Clockwise from upper left: MOJO [ ] predicts human movement given past movement. ACTOR [ ] generates diverse human movements conditioned on an action label. SAMP [ ] produces human motions to satisfy goals like "sit on the sofa".
A key goal of Perceiving Systems is to model human behavior. One way of testing our models is by generating movement.
One class of motion generation methods takes a short segment of human motion and predicts future motions; this is a classical time-series prediction problem but with unique physical constraints.

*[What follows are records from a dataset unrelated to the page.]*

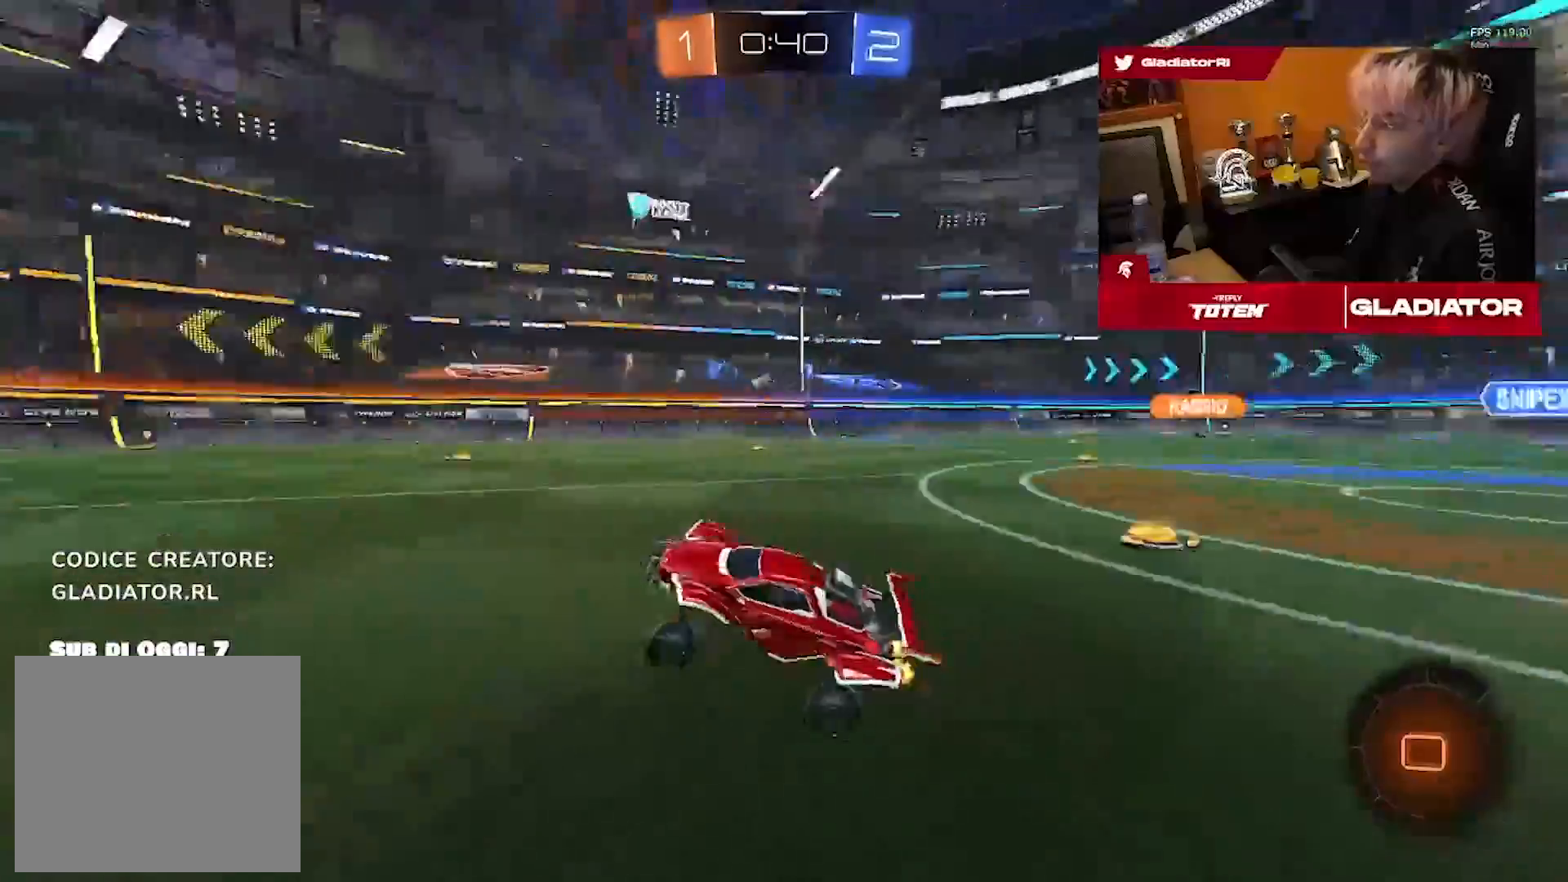
{"buttons": [], "left_stick": "center", "right_stick": "center", "events": [[150, "left_stick", "left"], [267, "left_stick", "center"]]}
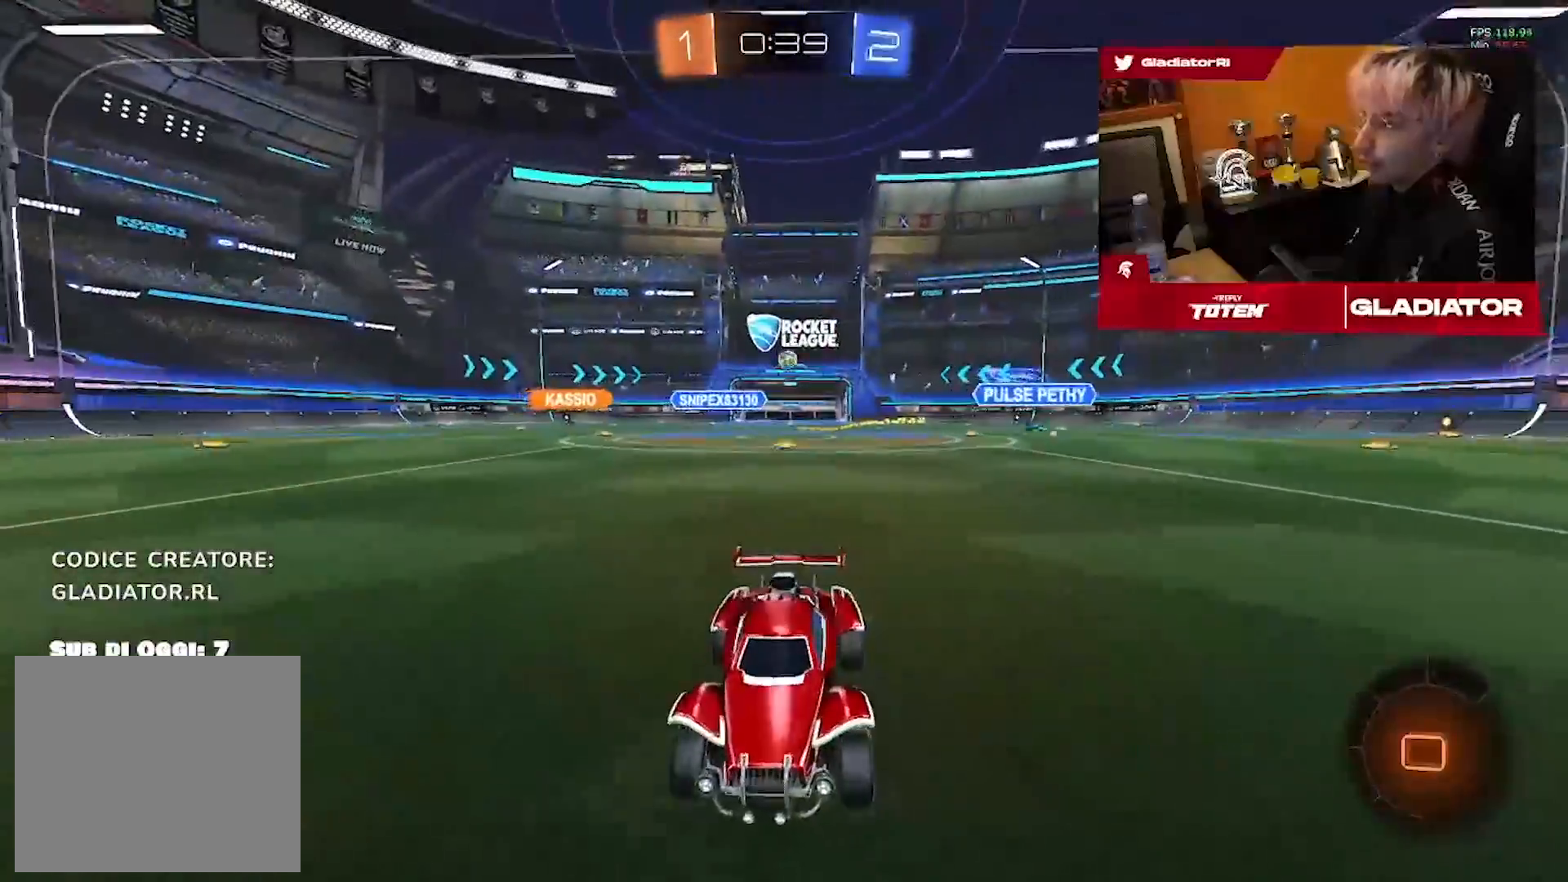
{"buttons": ["R1"], "left_stick": "left", "right_stick": "center", "events": [[117, "left_stick", "left"], [367, "R1", "down"]]}
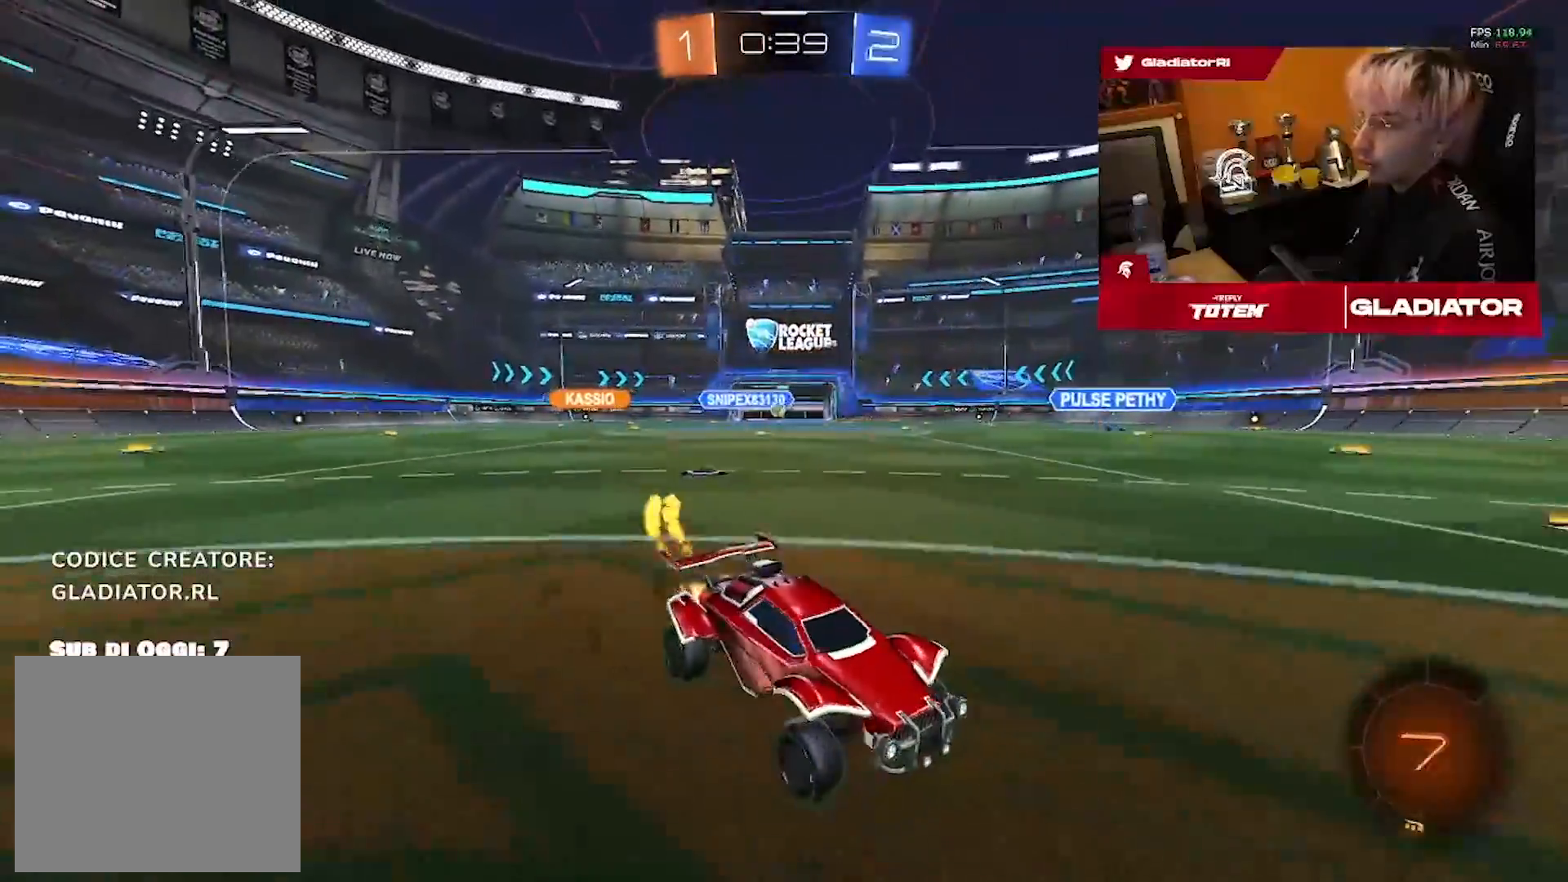
{"buttons": ["R1"], "left_stick": "center", "right_stick": "center", "events": [[250, "left_stick", "center"]]}
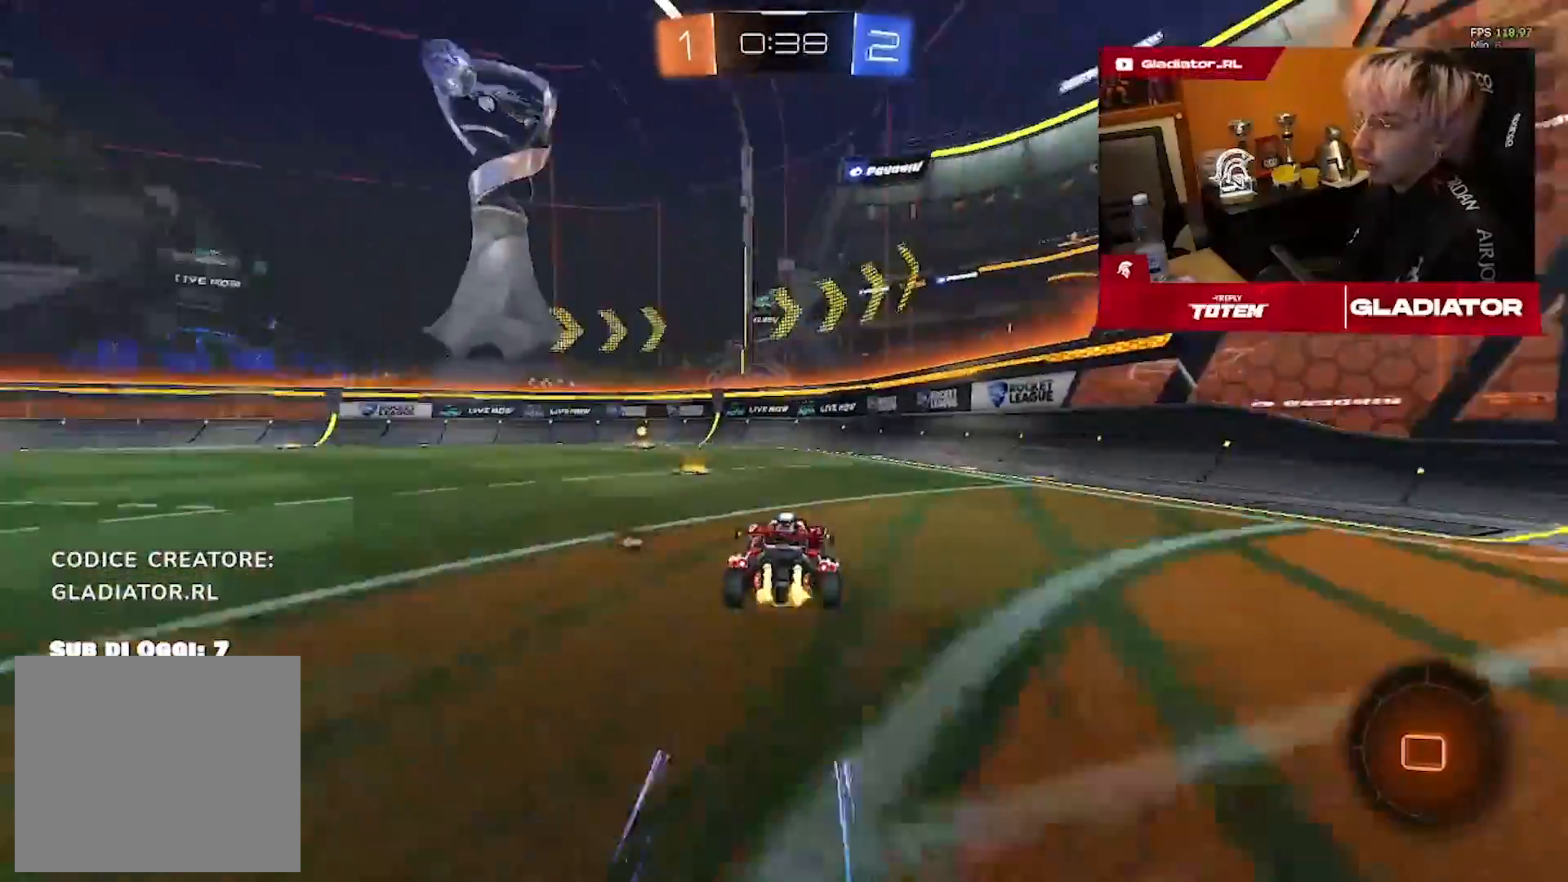
{"buttons": [], "left_stick": "center", "right_stick": "center", "events": [[67, "left_stick", "left"], [200, "left_stick", "center"], [350, "R1", "up"]]}
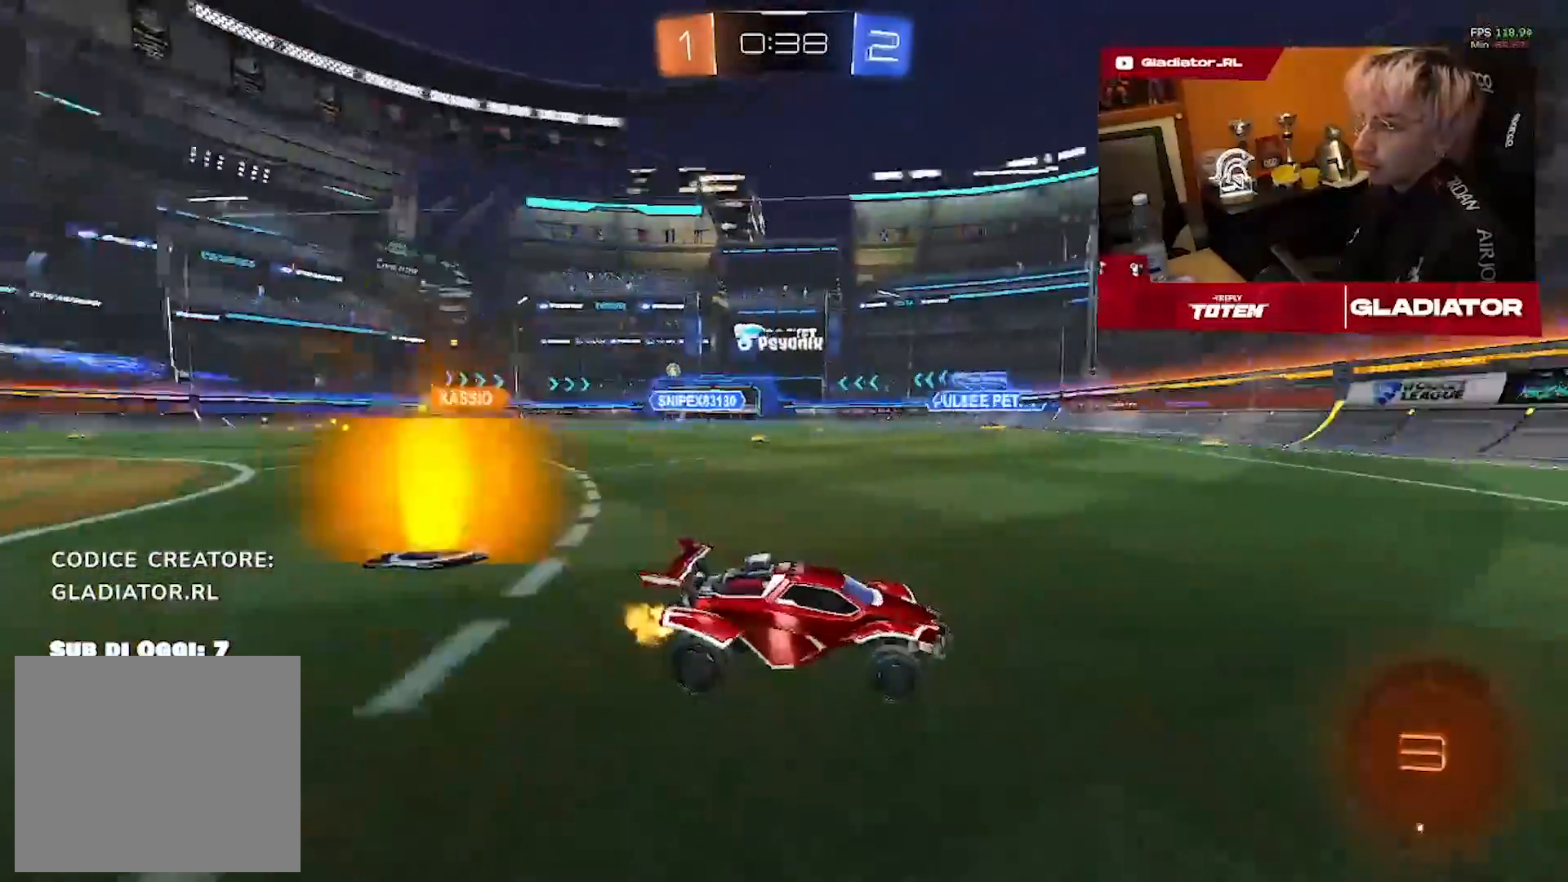
{"buttons": [], "left_stick": "left", "right_stick": "center", "events": [[33, "left_stick", "left"]]}
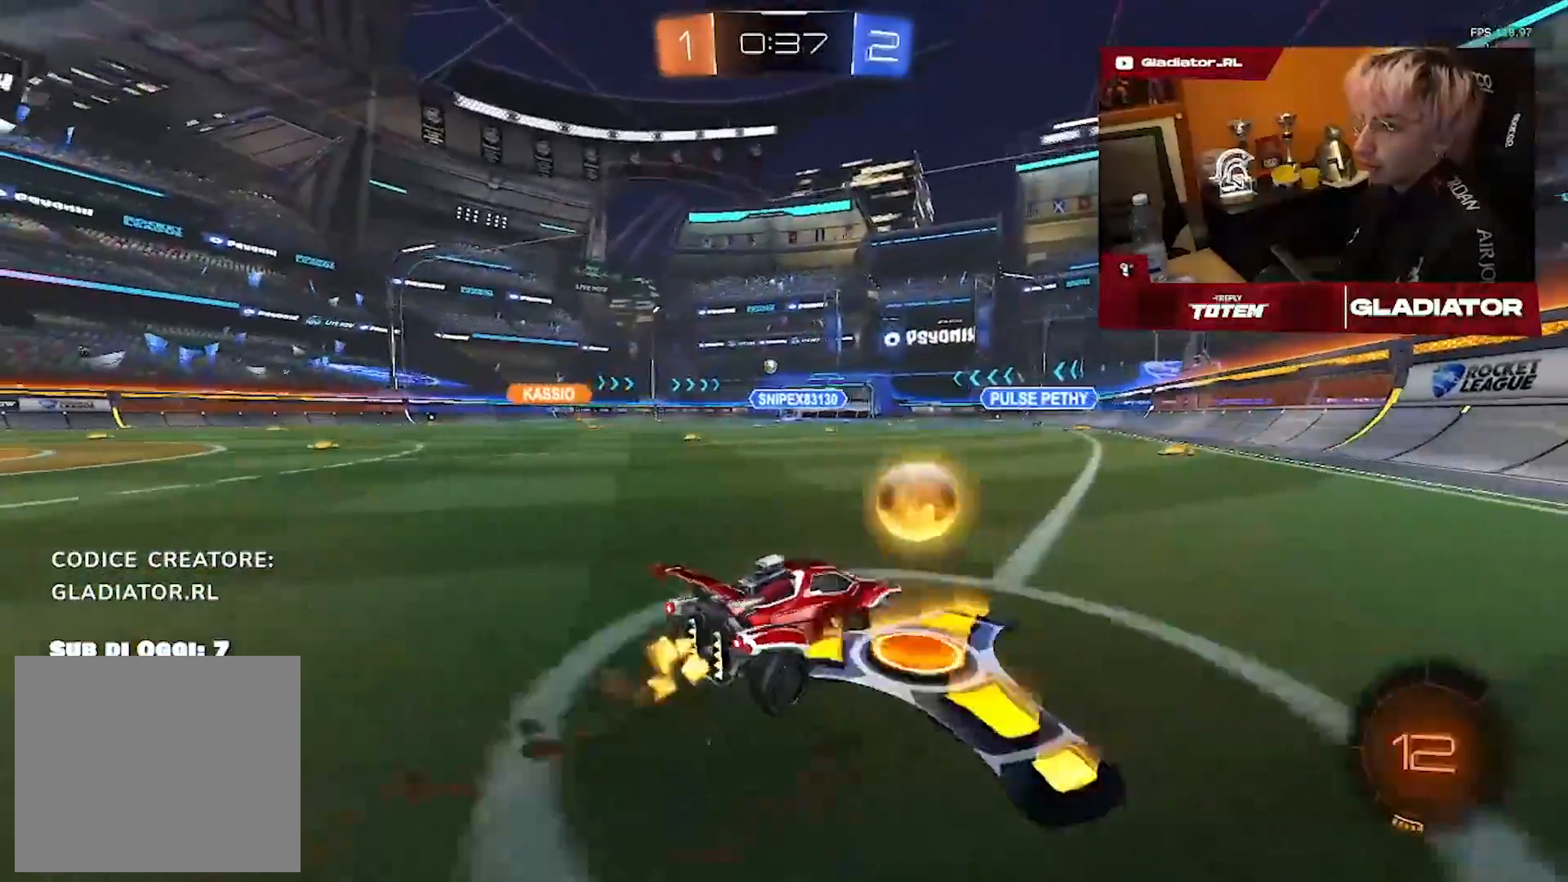
{"buttons": [], "left_stick": "left", "right_stick": "center", "events": []}
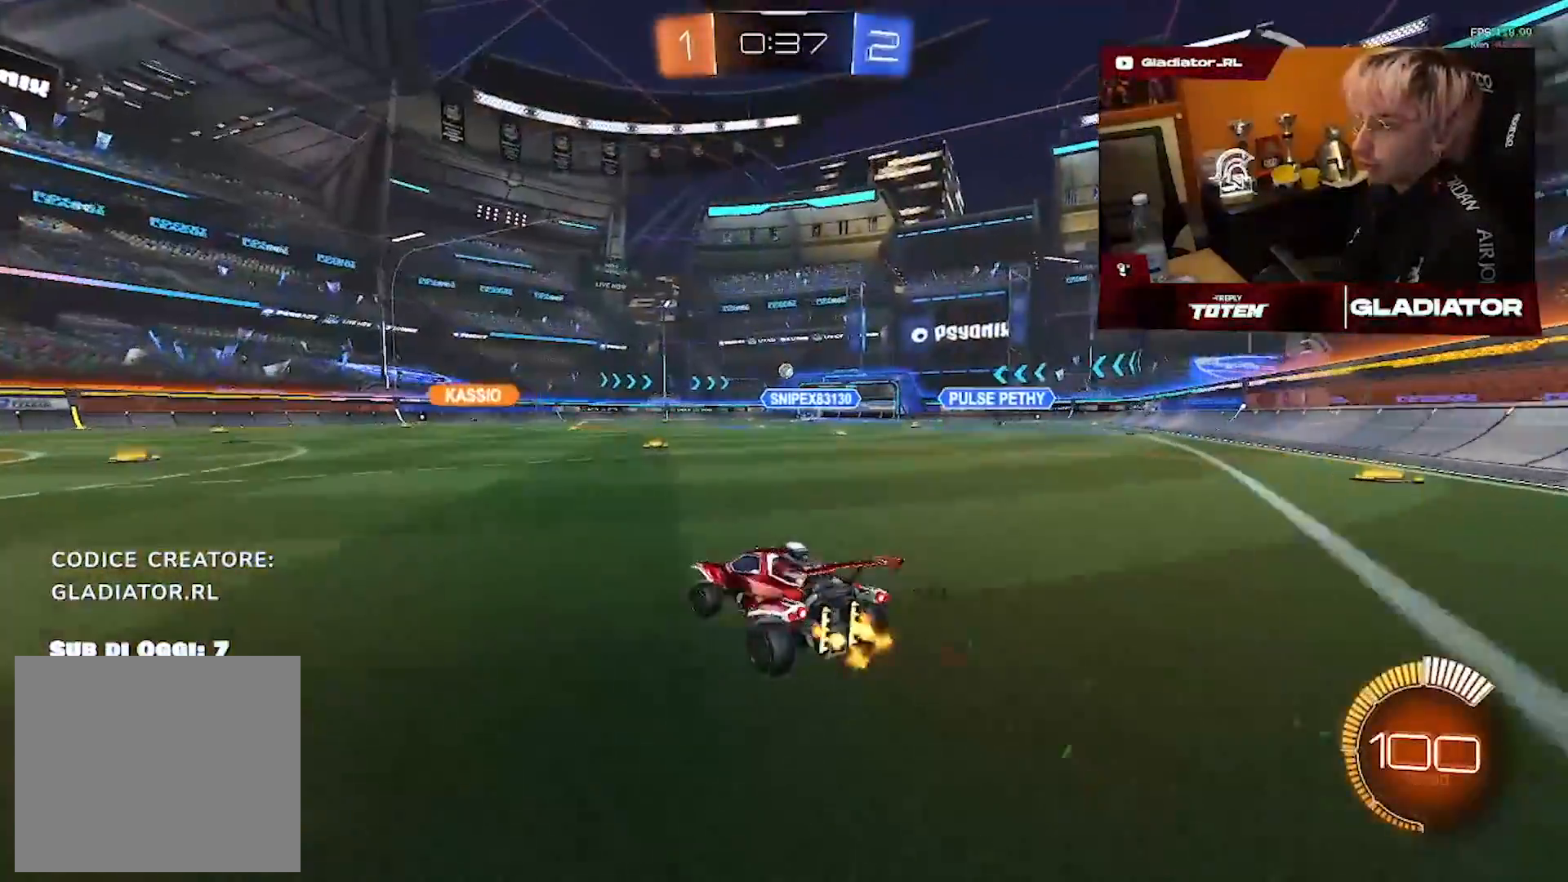
{"buttons": [], "left_stick": "center", "right_stick": "center", "events": [[400, "left_stick", "center"]]}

We observed that many prediction methods suffer from "regression to the mean" and that state-of-the-art performance can be achieved by a simple baseline that does not model motion at all [ ]. We have explored RNN-based methods [ ] and a simple encoder/decoder architecture [ ] to take past poses and predict future ones.
While prior work focuses on predicting joints, we note that these can be thought of as a very sparse point cloud; i.e., motion prediction methods are point-cloud predictors. Unfortunately, over time, these points tend to deviate from valid body shapes. Instead of joints, with MOJO [ ], we predict virtual markers on the body surface. This allows us to fit SMPL to them at each time step, effectively projecting the solution back onto the space of valid bodies.
In many cases, we want to generate motion corresponding to specific actions. ACTOR [ ] does this using an action-conditioned transformer VAE. By sampling from the VAE latent space, and querying a certain duration through a series of positional encodings, we synthesize diverse, variable-length motion sequences conditioned on an action.
Most synthesis methods, like those above, know nothing about the 3D scene. SAMP [ ], in contrast, generates motions of an avatar through a novel scene to achieve a goal like "sit on the chair". SAMP uses a GoalNet to generate object affordances, such as where to sit on a novel sofa. A MotionNet sequentially predicts body poses based on the past motion and the goal, while an A* algorithm plans collision-free paths through the scene to the goal.
While ACTOR and SAMP take steps towards generating movement from high-level goals, many motions are governed by physics. Hence, we also explore physics-based controllers of human movement [ ]. We envision a future that combines the best of both approaches with learned models of behavior combined with physical constraints coming from environmental interaction.